◆ Your goal
Pick up the passage below on Braxton's felon-in-possession case at the point where it stops, and continue writing it.

◆ Source extract
※

Braxton was indicted by a grand jury in the District of
Maryland on March 15, 2007 on one count of possession of a
firearm by a convicted felon in violation of 18 U.S.C.
§ 922(g)(1). The case was assigned to Judge J. Frederick Motz
and set for trial. Because Officer Allen deployed to Iraq in
October 2007, the Government was forced to ask for continuances
until, on September 16, 2008, Judge Motz decided to deny a
further continuance and to dismiss the indictment without
prejudice.
On September 17, 2008, the grand jury returned a second
indictment of Braxton for the same felon-in-possession charge,
and the new case was assigned to Judge William D. Quarles. On
October 10, 2008, Braxton filed new motions to dismiss the
3
indictment and to suppress the gun discovered during the traffic
stop. Those motions remained pending until March 16, 2009, the
first day of trial, when the district court held a brief hearing
and denied the motions. Braxton was convicted after a three-day
jury trial.
At his sentencing hearing on September 4, 2009, Braxton
objected to his classification as an armed career criminal under
18 U.S.C. § 924(e). He conceded that two of his prior
convictions qualified as “serious drug offense[s],” but disputed
the status of a third prior offense. After the government
produced a certified conviction and certified charging document,
the district court rejected Braxton’s objection and sentenced
him to 235 months’ imprisonment. This appeal followed.
II.
We begin with Braxton’s claim that the district court erred
in refusing to suppress the firearm found by Officer Williams
during the pat-down. Because the district court properly
concluded that the encounter was a Terry stop, see Terry v.

※

◆ Dataset extract

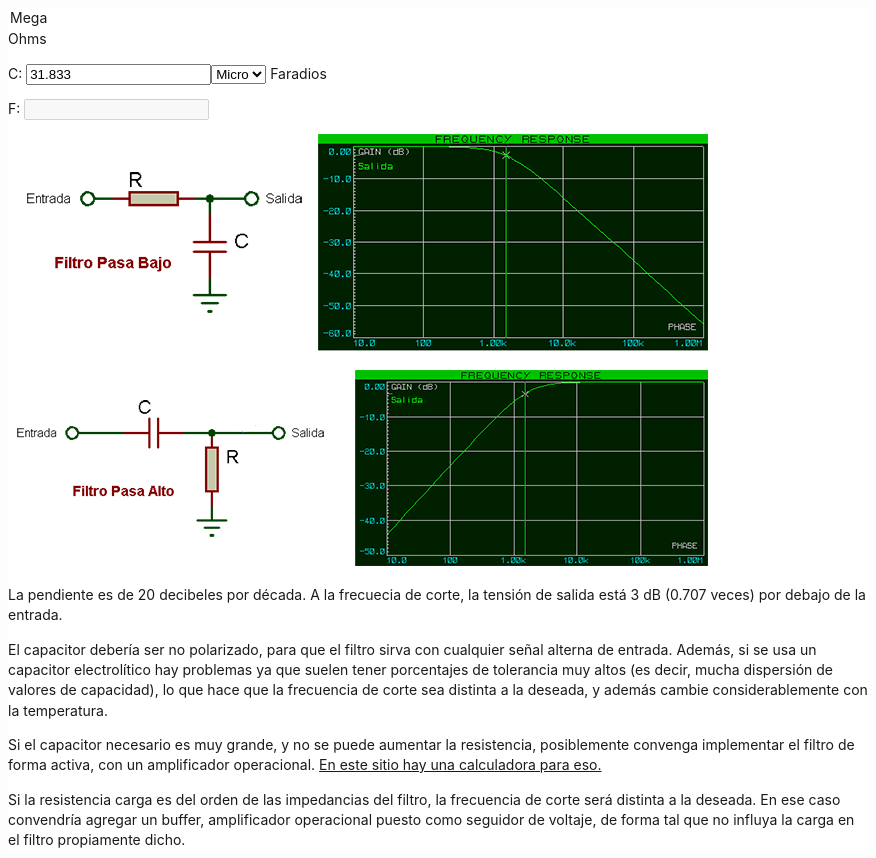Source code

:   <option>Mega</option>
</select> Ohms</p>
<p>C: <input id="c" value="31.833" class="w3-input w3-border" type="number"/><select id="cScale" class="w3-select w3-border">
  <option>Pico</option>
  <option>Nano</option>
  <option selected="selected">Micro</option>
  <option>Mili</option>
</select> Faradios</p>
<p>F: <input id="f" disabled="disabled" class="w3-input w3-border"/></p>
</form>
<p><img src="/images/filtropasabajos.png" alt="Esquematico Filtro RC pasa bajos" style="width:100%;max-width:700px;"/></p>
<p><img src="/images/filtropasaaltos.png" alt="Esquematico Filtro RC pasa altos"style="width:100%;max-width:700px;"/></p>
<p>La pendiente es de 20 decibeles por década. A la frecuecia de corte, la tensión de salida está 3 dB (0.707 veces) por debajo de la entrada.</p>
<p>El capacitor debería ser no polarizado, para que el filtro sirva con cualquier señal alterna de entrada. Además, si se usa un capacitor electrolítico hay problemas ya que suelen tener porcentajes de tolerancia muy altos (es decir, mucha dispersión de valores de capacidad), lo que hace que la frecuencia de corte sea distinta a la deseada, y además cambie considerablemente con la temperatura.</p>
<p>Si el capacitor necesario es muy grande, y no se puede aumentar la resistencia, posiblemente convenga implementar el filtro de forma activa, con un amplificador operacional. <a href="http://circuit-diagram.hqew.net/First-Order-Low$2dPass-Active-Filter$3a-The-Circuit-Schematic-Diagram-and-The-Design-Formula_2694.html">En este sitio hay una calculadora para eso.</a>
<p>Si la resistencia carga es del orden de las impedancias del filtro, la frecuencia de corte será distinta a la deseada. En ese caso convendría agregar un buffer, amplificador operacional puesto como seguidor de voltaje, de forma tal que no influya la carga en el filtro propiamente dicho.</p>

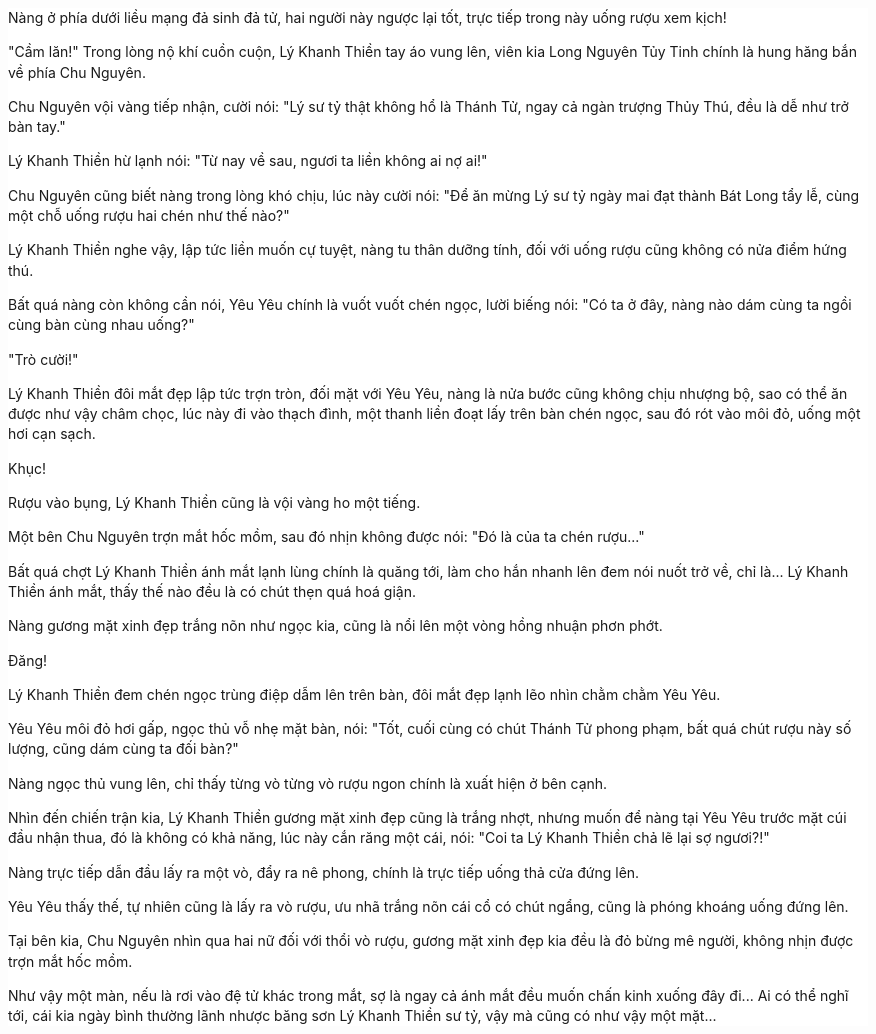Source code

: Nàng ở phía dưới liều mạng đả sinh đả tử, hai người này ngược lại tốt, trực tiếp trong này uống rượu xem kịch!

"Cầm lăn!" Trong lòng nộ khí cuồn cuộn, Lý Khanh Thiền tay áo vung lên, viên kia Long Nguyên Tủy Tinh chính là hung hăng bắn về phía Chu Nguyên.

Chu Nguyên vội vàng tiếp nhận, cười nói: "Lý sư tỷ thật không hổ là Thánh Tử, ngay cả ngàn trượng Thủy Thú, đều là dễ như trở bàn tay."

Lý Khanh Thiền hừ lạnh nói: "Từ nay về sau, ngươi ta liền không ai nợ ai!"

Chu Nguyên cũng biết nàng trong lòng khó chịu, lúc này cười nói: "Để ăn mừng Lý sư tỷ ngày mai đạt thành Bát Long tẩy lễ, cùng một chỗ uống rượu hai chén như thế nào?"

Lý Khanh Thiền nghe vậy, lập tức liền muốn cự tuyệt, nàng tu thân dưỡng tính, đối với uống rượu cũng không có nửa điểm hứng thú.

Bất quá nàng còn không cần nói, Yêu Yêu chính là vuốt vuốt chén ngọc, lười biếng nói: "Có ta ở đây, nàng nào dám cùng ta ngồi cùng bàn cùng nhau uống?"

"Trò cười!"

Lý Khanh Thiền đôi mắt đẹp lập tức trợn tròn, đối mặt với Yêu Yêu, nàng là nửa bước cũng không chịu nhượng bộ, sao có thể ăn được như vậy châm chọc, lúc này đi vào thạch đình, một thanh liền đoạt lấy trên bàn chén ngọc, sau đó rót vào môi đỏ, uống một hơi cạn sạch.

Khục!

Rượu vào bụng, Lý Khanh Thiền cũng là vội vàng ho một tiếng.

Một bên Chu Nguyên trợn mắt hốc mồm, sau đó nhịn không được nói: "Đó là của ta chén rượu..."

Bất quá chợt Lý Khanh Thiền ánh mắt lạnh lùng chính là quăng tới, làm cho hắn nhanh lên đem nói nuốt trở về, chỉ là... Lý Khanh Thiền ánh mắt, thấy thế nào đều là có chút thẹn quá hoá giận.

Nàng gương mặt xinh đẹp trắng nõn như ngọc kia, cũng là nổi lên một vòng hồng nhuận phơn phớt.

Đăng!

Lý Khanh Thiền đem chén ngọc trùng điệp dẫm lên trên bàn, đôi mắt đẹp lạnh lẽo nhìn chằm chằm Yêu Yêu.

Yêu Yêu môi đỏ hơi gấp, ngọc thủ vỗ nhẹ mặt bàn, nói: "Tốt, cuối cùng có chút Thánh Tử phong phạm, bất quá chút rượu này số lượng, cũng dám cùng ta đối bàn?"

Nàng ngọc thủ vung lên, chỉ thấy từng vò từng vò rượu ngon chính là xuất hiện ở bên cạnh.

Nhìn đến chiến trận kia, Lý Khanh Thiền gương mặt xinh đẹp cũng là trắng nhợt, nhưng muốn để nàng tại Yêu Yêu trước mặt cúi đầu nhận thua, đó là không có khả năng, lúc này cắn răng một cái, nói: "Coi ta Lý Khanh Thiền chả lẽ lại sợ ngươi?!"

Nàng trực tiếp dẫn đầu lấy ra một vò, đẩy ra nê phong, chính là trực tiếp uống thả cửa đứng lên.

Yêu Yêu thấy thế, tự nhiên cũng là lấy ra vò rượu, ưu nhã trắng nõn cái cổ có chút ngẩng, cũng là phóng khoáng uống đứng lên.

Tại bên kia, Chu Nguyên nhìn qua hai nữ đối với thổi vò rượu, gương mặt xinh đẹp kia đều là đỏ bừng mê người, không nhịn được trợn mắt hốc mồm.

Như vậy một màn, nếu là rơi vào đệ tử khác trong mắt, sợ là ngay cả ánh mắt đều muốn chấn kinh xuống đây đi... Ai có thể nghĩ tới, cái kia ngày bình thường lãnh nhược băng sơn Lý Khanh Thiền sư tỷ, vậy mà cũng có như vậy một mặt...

※

◆ Answer space
Ohio, 392 U.S. 1 (1968), not a consensual encounter, the frisk
may only be justified if two independent criteria were
satisfied. First, the police must have a reasonable suspicion
“that criminal activity may be afoot,” id. at 30, in order to
make the stop in the first place. Second, the police must
4
similarly have reasonable suspicion “that the persons with whom
[they are] dealing may be armed and presently dangerous” in
order to justify “a carefully limited search of the outer
clothing of such persons in an attempt to discover weapons.”
Id. This bifurcated analysis has led to separate terms for the
permissible police actions: the “Terry stop” and the “Terry
frisk,” see, e.g., Florida v. J.L., 529 U.S. 266, 272-73 (2000).
In considering Braxton’s challenge to the suppression
ruling, we consider the district court’s factual findings solely
for clear error, but we review legal determinations de novo.
See United States v. Hamlin, 319 F.3d 666, 671 (4th Cir. 2003).
When a suppression motion has been denied, “[w]e construe the
evidence in the light most favorable to the Government.” United
States v. Seidman, 156 F.3d 542, 547 (4th Cir. 1998).
A.
Here, the district court properly analyzed the
justification for the investigative stop of the vehicle, finding
explicitly that “[t]he lack of an appropriate tag on the
vehicle, of course, is an appropriate basis for the Terry stop.”
Indeed, Braxton does not challenge the stop itself in this
appeal. He does challenge the appropriateness of the frisk,
however, and there, the district court did err.
In discussing the frisk, the district court appears to have
misspoken, repeating the standard for the stop as the
5
appropriate analysis for the frisk: “[W]hen there is reasonable
suspicion of the passenger’s participation in criminal activity,
then Terry does permit a frisk of the passenger.” Further, this
conflation of the two steps of Terry analysis was error; the
district court should have stated that “the officers . . .
needed reasonable, articulable suspicion that [Braxton] was
armed and dangerous.” United States v. Brown, 401 F.3d 588, 592
(4th Cir. 2005).
B.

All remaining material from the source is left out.